Thursday, February 24, 2011

Using the singleton class to include a module on-the-fly

I still don't entirely understand the syntax for accessing the singleton class, but I have found a use for it. :) The goal is to be able to make an object include a mixin on the fly.

If you do self.class.send(:include,module_name) instead of using the singleton class then the change affects every instance, not just the one you intended.

So it seems to work pretty well. Ruby is all like "sure buddy, have some rope, take as much as you need". :)

# Where the magic happens...
module RuntimeInclude
def get_singleton
class << self
self
end
end
def runtime_include(the_module)
get_singleton.send(:include,the_module)
end
end
module Payments
module DPS
def foo
"dps"
end
end
module EWAY
def foo
"eway"
end
end
end
class Booking
include RuntimeInclude
def lets_go_eway
runtime_include(Payments::EWAY)
end
def lets_go_dps
runtime_include(Payments::DPS)
end
def foo
"none"
end
end
booking1 = Booking.new
puts "booking1 (original): #{booking1.foo}"
booking1.lets_go_eway
puts "booking1 (eway): #{booking1.foo}"
booking2 = Booking.new
booking2.lets_go_dps
puts "booking2 (dps): #{booking2.foo}"
puts "booking1 (still eway): #{booking1.foo}"
# You can flip it but only once.
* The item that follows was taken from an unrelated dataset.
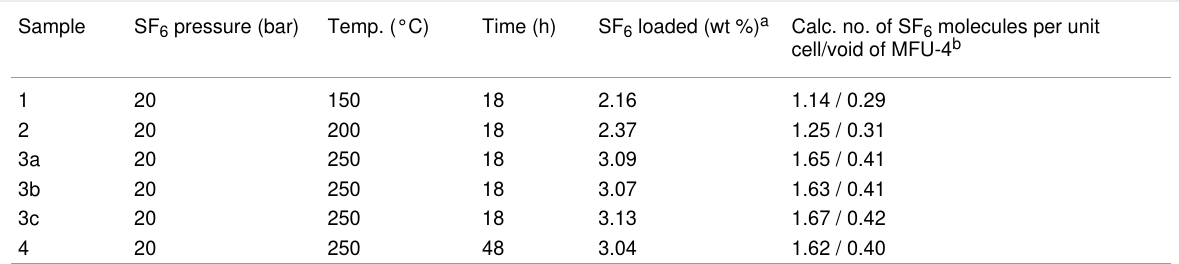
Table 1: SF 6 -loading into MFU-4 under various conditions. Sample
Scary..?
# I'm guessing once a module is included, re-including it does nothing
booking1.lets_go_dps
puts "booking1 (now dps): #{booking1.foo}"
booking1.lets_go_eway
puts "booking1 (is still dps): #{booking1.foo}"
# output:
# booking1 (original): none
# booking1 (eway): eway
# booking2 (dps): dps
# booking1 (still eway): eway
# booking1 (now dps): dps
# booking1 (is still dps): dps

I should say that this technique was designed to be a quick fix to let us work around some legacy code that really should be refactored and fixed properly. I'm not saying this is a sensible design pattern, but it is cool that ruby can do it.